(Transcribed page contents)
##########
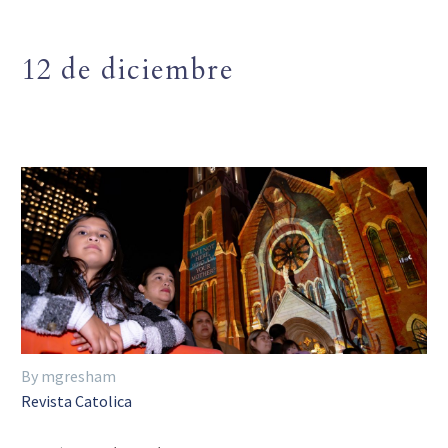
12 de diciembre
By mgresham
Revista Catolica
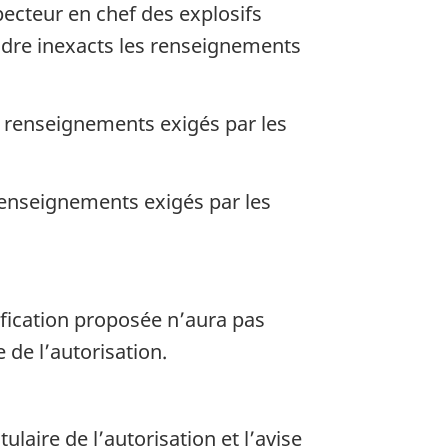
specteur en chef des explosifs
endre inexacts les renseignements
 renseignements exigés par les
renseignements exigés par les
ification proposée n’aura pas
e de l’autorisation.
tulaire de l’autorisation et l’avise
##########
• Aim of the exercise
Quote every line of the listing above without any changes, and leave the pictures out of your answer.

• Answer box
12 de diciembre
By mgresham
Revista Catolica
specteur en chef des explosifs
endre inexacts les renseignements
 renseignements exigés par les
renseignements exigés par les
ification proposée n’aura pas
e de l’autorisation.
tulaire de l’autorisation et l’avise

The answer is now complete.